ENGINEERING
Hidden Dangers in the Air We Breathe
Berkeley Lab researchers work on new building standards after discovering previously unknown indoor air pollutants.
For decades, no one worried much about the air quality inside people's homes unless there was secondhand smoke or radon present. Then scientists at the U.S. Department of Energy's Lawrence Berkeley National Laboratory (Berkeley Lab) made the discovery that the aggregate health consequences of poor indoor air quality are as significant as those from all traffic accidents or infectious diseases in the United States. One major source of indoor pollutants in the home is cooking.
The Berkeley Lab scientists are now working on turning those research findings into science-based solutions, including better standards for residential buildings and easier ways to test for the hazardous pollutants. These efforts are the result of a paper published in Environmental Health Perspectives in 2012 that described a new method for estimating the chronic health impact of indoor air pollutants. That research uncovered two pollutants that previously had not been recognized as a cause for concern-fine particles and a gas called acrolein.
"There are hundreds and hundreds of pollutants in the home. If you can't prioritize it makes it very hard to do anything," said Jennifer Logue, the lead author of the paper. "As a result of this study, we can not only say that all our ventilation standards should focus on [fine particles] we can also say, hey this is a really big deal because it's as damaging to the health of the U.S. population as traffic accidents."
The average American spends 70 to 90 percent of their time indoors. Yet the ventilation standards in building codes meant to ensure decent indoor air quality are not based on science. "The standards are based on best engineering judgment," said Logue, an air quality engineer in the Residential Building Systems Group at Berkeley Lab. "They were not rigorously scientifically established, mainly because scientific knowledge had been lacking until recently. We are trying to rectify that."
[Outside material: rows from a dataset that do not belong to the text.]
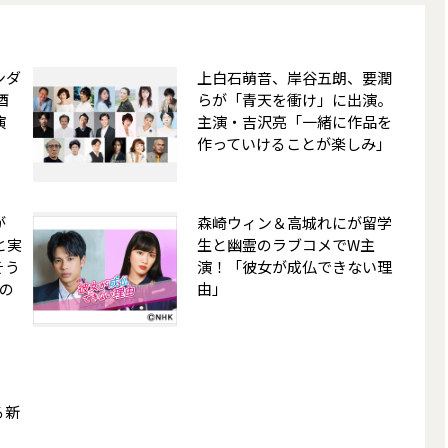
ンダ
上白石萌音、岸谷五朗、要潤
酒
らが「青天を衝け」に出演。
演
主演・吉沢亮「一緒に作品を
作っていけることが楽しみ」
が
森崎ウィン＆高城れにが留学
と実
生と幽霊のラブコメでW主
そう
演！「彼女が成仏できない理
の
由」
る新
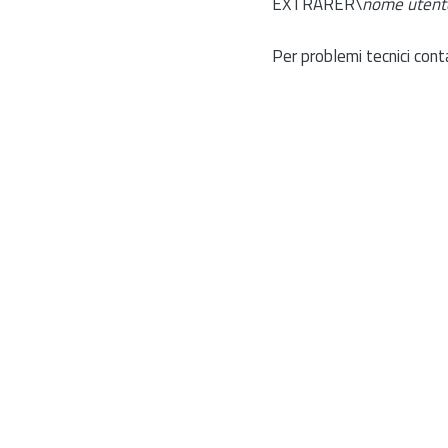
EXTRARER\
nome utent
Per problemi tecnici cont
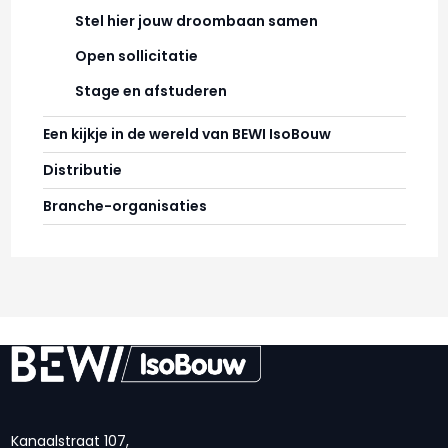
Stel hier jouw droombaan samen
Open sollicitatie
Stage en afstuderen
Een kijkje in de wereld van BEWI IsoBouw
Distributie
Branche-organisaties
Kanaalstraat 107,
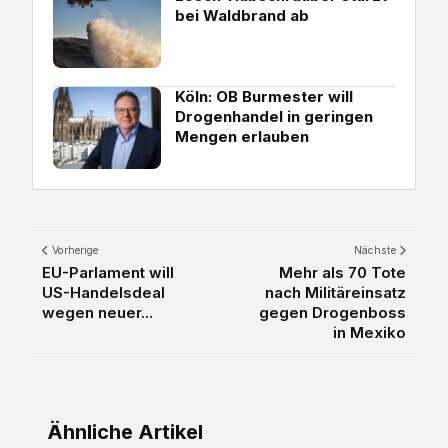
bei Waldbrand ab
Köln: OB Burmester will
Drogenhandel in geringen
Mengen erlauben
Vorherige
Nächste
EU-Parlament will
Mehr als 70 Tote
US-Handelsdeal
nach Militäreinsatz
wegen neuer...
gegen Drogenboss
in Mexiko
Ähnliche Artikel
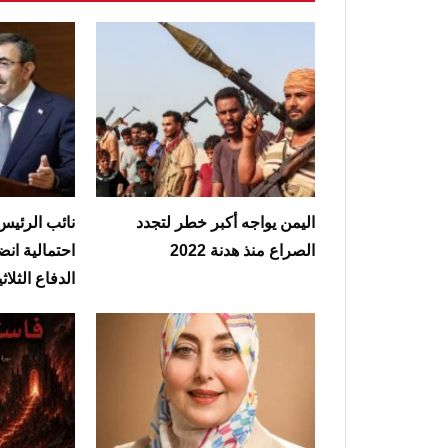
اليمن يواجه أكبر خطر لتجدد
نائب الرئيس
الصراع منذ هدنة 2022
احتمالية انض
الدفاع الثلاثي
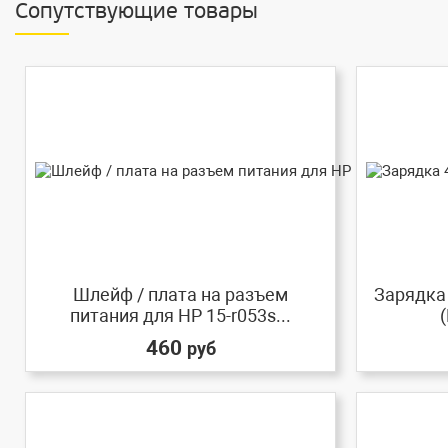
Сопутствующие товары
Шлейф / плата на разъем
Зарядка 
питания для HP 15-r053s...
(
460
руб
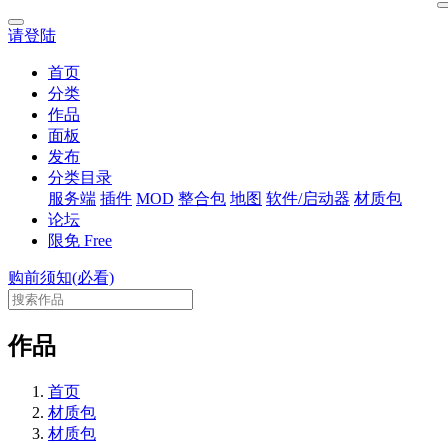
请登陆
首页
分类
作品
面板
发布
分类目录
服务端
插件
MOD
整合包
地图
软件/启动器
材质包
论坛
限免
Free
购前须知(必看)
作品
首页
材质包
材质包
Getting ventilation standards right is especially critical at this time with the push to make buildings more energy efficient, which means making them "tighter," or less leaky, to reduce heating and cooling costs. If there is both indoor and outdoor air pollution, more ventilation is not necessarily the answer. "You can't just think more ventilation is always better in terms of health," Logue said. "If you're in a dirty urban environment, more ventilation could make things worse."
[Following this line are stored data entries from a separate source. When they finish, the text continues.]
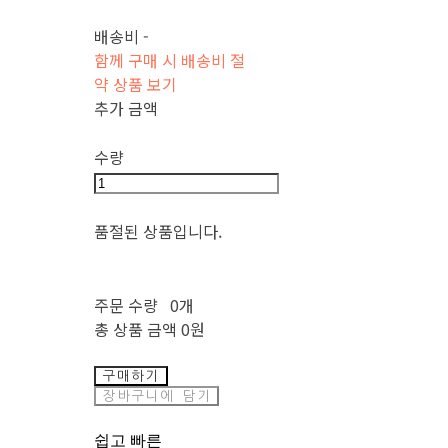
배송비
-
함께 구매 시 배송비 절
약 상품 보기
추가 금액
수량
품절된 상품입니다.
주문 수량
0개
총 상품 금액
0원
구매하기
장바구니에 담기
쉽고 빠른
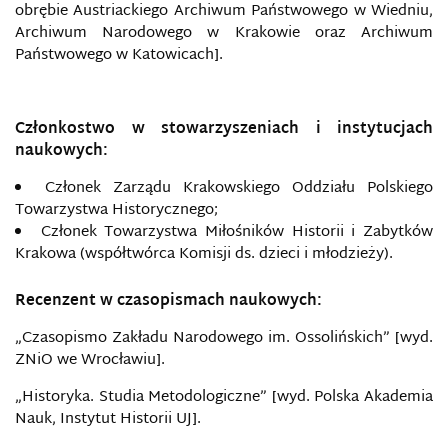
obrębie Austriackiego Archiwum Państwowego w Wiedniu,
Archiwum Narodowego w Krakowie oraz Archiwum
Państwowego w Katowicach].
Członkostwo w stowarzyszeniach i instytucjach
naukowych:
Członek Zarządu Krakowskiego Oddziału Polskiego
Towarzystwa Historycznego;
Członek Towarzystwa Miłośników Historii i Zabytków
Krakowa (współtwórca Komisji ds. dzieci i młodzieży).
Recenzent w czasopismach naukowych:
„Czasopismo Zakładu Narodowego im. Ossolińskich” [wyd.
ZNiO we Wrocławiu].
„Historyka. Studia Metodologiczne” [wyd. Polska Akademia
Nauk, Instytut Historii UJ].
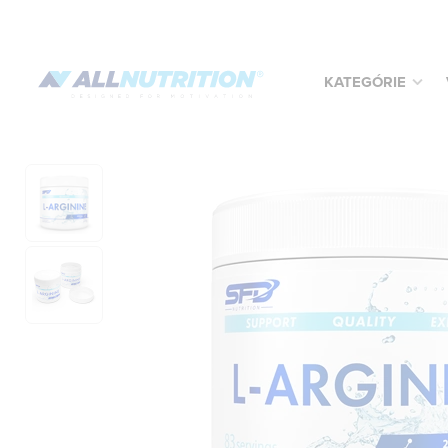
KATEGÓRIE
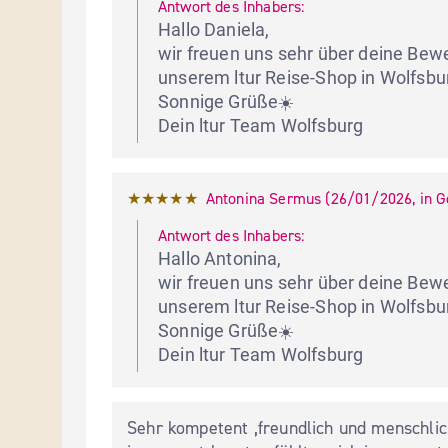
Antwort des Inhabers:
Hallo Daniela,

wir freuen uns sehr über deine Bewe
unserem ltur Reise-Shop in Wolfsbu
Sonnige Grüße☀️

Dein ltur Team Wolfsburg
★★★★★
Antonina Sermus
 (
26/01/2026
,
in
G
Antwort des Inhabers:
Hallo Antonina,

wir freuen uns sehr über deine Bewe
unserem ltur Reise-Shop in Wolfsbu
Sonnige Grüße☀️

Dein ltur Team Wolfsburg
Sehr kompetent ,freundlich und menschlic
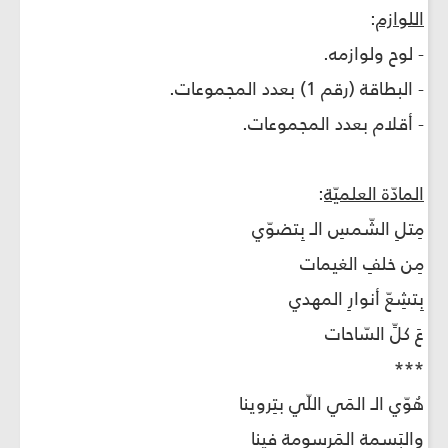
اللوازم
:
- لوح ولوازمه.
- البطاقة (رقم 1) بعدد المجموعات.
- أقلام بعدد المجموعات.
المادّة العلميّة
:
مِتلِ الشّمسِ الـ بِتضوّي
مِن خلفِ الغيمات
بِتشِعّ أنوارِ المهدي
عَ كلِّ السّاحات
***
هُوّي الـ المَي اللّي بتِروينا
والبَسمة المَرسومة فينا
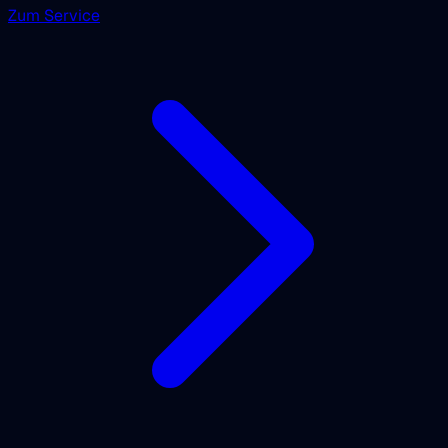
Zum Service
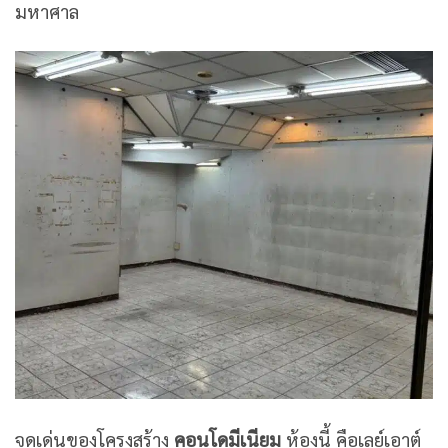
มหาศาล
จุดเด่นของโครงสร้าง
คอนโดมีเนียม
ห้องนี้ คือเลย์เอาต์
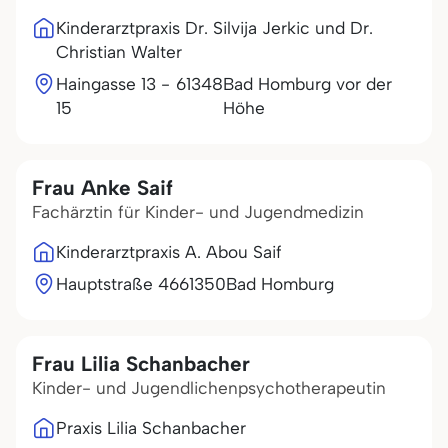
Kinderarztpraxis Dr. Silvija Jerkic und Dr.
Christian Walter
Haingasse 13 -
61348
Bad Homburg vor der
15
Höhe
Frau Anke Saif
Fachärztin für Kinder- und Jugendmedizin
Kinderarztpraxis A. Abou Saif
Hauptstraße 46
61350
Bad Homburg
Frau Lilia Schanbacher
Kinder- und Jugendlichenpsychotherapeutin
Praxis Lilia Schanbacher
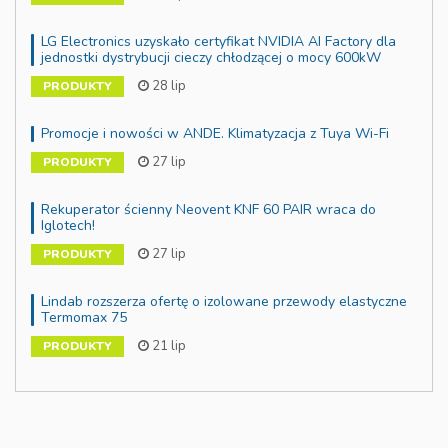
LG Electronics uzyskało certyfikat NVIDIA AI Factory dla
jednostki dystrybucji cieczy chłodzącej o mocy 600kW
28 lip
PRODUKTY
Promocje i nowości w ANDE. Klimatyzacja z Tuya Wi-Fi
27 lip
PRODUKTY
Rekuperator ścienny Neovent KNF 60 PAIR wraca do
Iglotech!
27 lip
PRODUKTY
Lindab rozszerza ofertę o izolowane przewody elastyczne
Termomax 75
21 lip
PRODUKTY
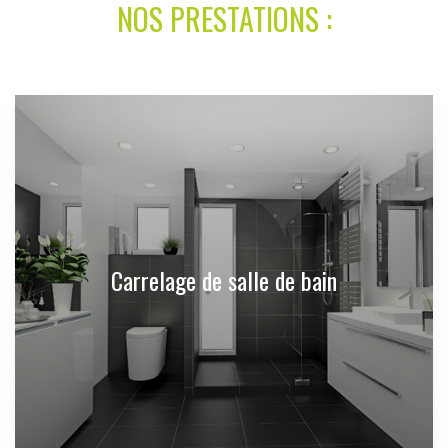
NOS PRESTATIONS :
Carrelage de salle de bain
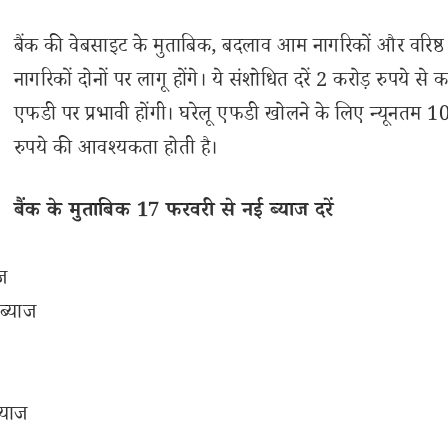
बैंक की वेबसाइट के मुताबिक, बदलाव आम नागरिकों और वरिष्ठ
नागरिकों दोनों पर लागू होंगे। ये संशोधित दरें 2 करोड़ रुपये से
एफडी पर प्रभावी होंगी। घरेलू एफडी खोलने के लिए न्यूनतम 
रुपये की आवश्यकता होती है।
बैंक के मुताबिक 17 फरवरी से नई ब्याज दरें
ज
ब्याज
्याज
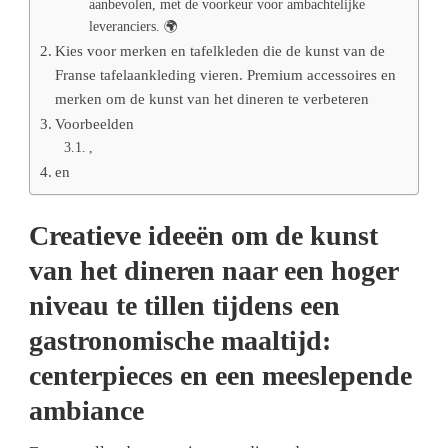
aanbevolen, met de voorkeur voor ambachtelijke
leveranciers. 🌍
Kies voor merken en tafelkleden die de kunst van de
Franse tafelaankleding vieren. Premium accessoires en
merken om de kunst van het dineren te verbeteren
Voorbeelden
,
en
Creatieve ideeën om de kunst
van het dineren naar een hoger
niveau te tillen tijdens een
gastronomische maaltijd:
centerpieces en een meeslepende
ambiance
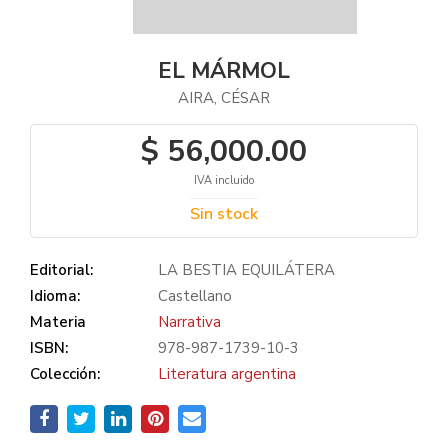
EL MÁRMOL
AIRA, CÉSAR
$ 56,000.00
IVA incluido
Sin stock
Editorial:
LA BESTIA EQUILÁTERA
Idioma:
Castellano
Materia
Narrativa
ISBN:
978-987-1739-10-3
Colección:
Literatura argentina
The Berkeley Lab scientists designed an impact assessment approach to quantify and compare the health hazards from 70 chemical pollutants. They used models and statistical analysis to calculate the exposure to an individual (taking into account, for example, age-dependent breathing rates) based on previously reported concentration levels and then calculated the health impact.
To compare the health impacts-which range from throat irritation to asthma to cancer-the scientists used a unit of measurement called a "DALY," or disability-adjusted life year. The DALY is commonly used by the World Health Organization and others in the public health field as a way to combine loss of life with loss of quality of life in a single metric.
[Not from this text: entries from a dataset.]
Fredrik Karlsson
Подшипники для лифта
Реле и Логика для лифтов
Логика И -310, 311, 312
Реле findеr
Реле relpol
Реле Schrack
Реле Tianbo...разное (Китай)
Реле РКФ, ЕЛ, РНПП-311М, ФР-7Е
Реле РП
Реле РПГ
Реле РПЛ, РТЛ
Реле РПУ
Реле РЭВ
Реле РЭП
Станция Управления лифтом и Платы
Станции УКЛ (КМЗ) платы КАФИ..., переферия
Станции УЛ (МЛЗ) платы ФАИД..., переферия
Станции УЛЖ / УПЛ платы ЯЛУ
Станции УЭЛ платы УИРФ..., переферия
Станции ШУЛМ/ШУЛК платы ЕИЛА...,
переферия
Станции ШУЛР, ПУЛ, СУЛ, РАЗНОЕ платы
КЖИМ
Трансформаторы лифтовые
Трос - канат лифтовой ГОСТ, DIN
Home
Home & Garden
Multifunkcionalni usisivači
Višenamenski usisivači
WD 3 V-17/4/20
Their findings confirmed the hazards of three previously known indoor air pollutants-secondhand smoke, radon and formaldehyde-but uncovered two new ones, acrolein and PM2.5, or particulate matter less than 2.5 micrometers in diameter. "We know about PM2.5 in outdoor air, but it's not something people thought about indoors," Logue said.
The main source of acrolein is from cooking meats and oils. It is a genotoxic tissue irritant and was used as a nerve agent in World War I. PM2.5 has a variety of sources, including cooking, reactions caused by some cleaning products, any kind of combustion, such as burning candles or incense, and all the usual outdoor sources, such as vehicles and factories. Chronic exposure to PM2.5 affects both the respiratory and cardiovascular systems. "PM2.5 is driving all the chronic risk," she said.
Berkeley Lab scientists are now trying to develop ways to address these hazards. Acrolein, which is in the same family of chemicals as formaldehyde, is not cheap or easy to test. The standard way to test aldehydes involves a cartridge with a compound that the pollutant can bond to. However, those bonds are not stable enough to measure when exposed to acrolein. Berkeley Lab researchers have developed a working prototype with a different type of compound and plan to begin field tests.
As for PM2.5 they are conducting further research to understand its size distribution and chemical makeup in order to create standards that would filter for it. "If we're looking to develop an energy efficient method of filtering it, we need to know what it looks like," Logue said. "We're working on putting in the standards a filtration component, so you can't just supply whatever air is outside. You have to actually make sure you're supplying clean air."
These changes could eventually become part of California's Title 24, which governs all new construction in the state and is also adopted in some other parts of the country.
The other co-authors of "A Method to Estimate the Chronic Health Impact of Air Pollutants in U.S. Residences" are Phillip Price, Max Sherman and Brett Singer, all of Berkeley Lab. The study included only chemical pollutants and did not integrate biological pollutants, such as molds and allergens. Another limitation was that it looked only at exposure through inhalation and not other means of contamination, such as ingestion or skin contact.